#### Task brief:
Copy each line of the records below that contains the word "label".

%%

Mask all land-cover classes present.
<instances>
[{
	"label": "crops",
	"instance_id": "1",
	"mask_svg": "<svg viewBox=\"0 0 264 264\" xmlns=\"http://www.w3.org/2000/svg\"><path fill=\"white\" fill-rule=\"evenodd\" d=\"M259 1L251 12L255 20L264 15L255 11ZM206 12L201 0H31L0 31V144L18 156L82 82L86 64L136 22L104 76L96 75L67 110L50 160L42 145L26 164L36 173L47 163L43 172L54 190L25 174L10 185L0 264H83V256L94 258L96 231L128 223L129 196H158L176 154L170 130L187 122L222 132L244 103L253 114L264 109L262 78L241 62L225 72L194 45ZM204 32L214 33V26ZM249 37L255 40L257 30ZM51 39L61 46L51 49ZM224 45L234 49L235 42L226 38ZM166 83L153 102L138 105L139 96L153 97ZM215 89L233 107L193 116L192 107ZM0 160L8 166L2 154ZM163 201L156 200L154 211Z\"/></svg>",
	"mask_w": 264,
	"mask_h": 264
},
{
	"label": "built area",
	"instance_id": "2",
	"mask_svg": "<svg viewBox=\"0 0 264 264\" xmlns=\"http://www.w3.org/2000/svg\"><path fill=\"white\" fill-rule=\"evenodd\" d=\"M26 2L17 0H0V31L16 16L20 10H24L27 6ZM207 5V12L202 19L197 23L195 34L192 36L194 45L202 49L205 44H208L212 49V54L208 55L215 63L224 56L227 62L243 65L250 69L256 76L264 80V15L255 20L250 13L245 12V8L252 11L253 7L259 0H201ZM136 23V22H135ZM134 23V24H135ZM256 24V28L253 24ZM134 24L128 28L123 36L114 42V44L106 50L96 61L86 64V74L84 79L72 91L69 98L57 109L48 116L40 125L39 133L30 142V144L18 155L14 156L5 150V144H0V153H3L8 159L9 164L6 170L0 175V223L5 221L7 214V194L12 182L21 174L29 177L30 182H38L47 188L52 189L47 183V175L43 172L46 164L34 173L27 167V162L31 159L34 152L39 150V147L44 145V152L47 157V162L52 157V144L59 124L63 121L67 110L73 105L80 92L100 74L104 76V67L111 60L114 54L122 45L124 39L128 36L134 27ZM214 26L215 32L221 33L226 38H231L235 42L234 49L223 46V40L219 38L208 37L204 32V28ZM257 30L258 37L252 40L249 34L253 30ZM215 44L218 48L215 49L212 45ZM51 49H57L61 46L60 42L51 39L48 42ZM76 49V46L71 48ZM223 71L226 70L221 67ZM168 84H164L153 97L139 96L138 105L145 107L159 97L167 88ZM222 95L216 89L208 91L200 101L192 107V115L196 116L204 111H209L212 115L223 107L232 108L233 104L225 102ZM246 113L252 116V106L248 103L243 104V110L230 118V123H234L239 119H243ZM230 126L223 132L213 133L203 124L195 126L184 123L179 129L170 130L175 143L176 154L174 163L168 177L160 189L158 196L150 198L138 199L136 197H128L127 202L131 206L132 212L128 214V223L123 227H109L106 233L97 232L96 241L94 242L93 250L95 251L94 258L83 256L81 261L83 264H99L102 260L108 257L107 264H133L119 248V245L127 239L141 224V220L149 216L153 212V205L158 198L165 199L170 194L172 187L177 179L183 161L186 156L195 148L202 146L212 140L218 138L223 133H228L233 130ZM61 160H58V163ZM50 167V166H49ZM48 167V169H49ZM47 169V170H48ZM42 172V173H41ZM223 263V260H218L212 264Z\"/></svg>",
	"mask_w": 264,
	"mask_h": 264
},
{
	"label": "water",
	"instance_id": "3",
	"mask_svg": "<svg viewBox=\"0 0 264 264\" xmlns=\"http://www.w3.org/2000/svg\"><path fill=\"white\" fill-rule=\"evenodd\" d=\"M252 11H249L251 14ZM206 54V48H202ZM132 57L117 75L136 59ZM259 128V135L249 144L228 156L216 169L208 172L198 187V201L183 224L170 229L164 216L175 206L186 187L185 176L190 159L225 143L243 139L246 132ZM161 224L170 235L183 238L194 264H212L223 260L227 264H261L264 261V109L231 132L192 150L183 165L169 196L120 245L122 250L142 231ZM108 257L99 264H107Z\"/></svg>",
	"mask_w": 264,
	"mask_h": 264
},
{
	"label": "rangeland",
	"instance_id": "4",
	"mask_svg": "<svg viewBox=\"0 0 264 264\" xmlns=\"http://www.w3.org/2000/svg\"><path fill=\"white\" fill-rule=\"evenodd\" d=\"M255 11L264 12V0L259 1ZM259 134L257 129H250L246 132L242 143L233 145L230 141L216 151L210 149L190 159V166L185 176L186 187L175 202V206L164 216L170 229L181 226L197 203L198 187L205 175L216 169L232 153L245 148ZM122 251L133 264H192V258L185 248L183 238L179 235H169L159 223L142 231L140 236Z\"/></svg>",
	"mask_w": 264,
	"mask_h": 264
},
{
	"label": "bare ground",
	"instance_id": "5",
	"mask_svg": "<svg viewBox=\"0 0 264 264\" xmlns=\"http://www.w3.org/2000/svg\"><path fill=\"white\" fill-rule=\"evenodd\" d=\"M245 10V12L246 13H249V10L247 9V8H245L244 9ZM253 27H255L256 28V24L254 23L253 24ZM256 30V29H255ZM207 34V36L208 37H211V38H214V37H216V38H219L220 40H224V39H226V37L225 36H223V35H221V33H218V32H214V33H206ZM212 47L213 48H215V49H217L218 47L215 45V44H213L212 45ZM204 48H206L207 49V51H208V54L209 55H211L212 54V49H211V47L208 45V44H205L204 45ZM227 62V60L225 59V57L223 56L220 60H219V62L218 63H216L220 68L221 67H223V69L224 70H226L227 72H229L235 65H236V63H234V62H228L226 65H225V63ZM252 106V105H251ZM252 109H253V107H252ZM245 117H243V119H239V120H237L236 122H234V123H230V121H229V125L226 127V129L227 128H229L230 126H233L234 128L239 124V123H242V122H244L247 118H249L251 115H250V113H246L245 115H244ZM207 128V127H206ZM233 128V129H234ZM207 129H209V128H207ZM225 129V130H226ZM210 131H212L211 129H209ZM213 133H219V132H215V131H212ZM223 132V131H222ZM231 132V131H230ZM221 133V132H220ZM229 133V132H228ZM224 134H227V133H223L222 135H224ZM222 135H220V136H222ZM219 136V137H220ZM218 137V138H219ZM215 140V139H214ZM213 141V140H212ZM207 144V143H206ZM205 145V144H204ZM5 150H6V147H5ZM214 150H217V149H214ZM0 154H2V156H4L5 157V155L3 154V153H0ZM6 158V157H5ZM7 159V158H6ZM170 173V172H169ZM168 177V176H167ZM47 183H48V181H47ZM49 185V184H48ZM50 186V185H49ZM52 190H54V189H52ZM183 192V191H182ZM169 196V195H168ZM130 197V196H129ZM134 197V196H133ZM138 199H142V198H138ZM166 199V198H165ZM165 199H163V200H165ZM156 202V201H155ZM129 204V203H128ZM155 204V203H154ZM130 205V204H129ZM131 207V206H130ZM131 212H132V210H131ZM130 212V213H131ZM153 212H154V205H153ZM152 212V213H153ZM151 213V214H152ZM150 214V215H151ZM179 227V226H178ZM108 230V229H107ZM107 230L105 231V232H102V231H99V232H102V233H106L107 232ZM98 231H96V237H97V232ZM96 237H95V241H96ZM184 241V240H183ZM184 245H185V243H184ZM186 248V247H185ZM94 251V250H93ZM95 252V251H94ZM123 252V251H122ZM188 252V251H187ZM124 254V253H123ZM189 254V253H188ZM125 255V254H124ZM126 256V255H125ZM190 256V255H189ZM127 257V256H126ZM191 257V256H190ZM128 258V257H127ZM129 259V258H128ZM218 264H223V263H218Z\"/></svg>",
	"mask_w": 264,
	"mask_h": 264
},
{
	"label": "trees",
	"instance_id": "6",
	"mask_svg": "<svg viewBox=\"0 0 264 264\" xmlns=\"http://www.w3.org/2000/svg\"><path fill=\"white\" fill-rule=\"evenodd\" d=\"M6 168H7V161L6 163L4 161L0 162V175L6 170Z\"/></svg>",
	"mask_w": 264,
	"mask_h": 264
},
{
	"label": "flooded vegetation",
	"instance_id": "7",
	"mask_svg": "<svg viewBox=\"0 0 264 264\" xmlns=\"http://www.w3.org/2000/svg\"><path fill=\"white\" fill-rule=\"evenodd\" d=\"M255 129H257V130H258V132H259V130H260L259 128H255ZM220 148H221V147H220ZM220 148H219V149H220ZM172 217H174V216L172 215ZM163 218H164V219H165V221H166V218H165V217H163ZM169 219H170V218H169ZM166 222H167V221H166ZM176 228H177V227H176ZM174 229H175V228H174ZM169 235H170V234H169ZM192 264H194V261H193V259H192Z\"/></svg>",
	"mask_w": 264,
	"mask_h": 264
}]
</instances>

%%

#### Exercise response:
	"label": "crops",
	"label": "built area",
	"label": "water",
	"label": "rangeland",
	"label": "bare ground",
	"label": "trees",
	"label": "flooded vegetation",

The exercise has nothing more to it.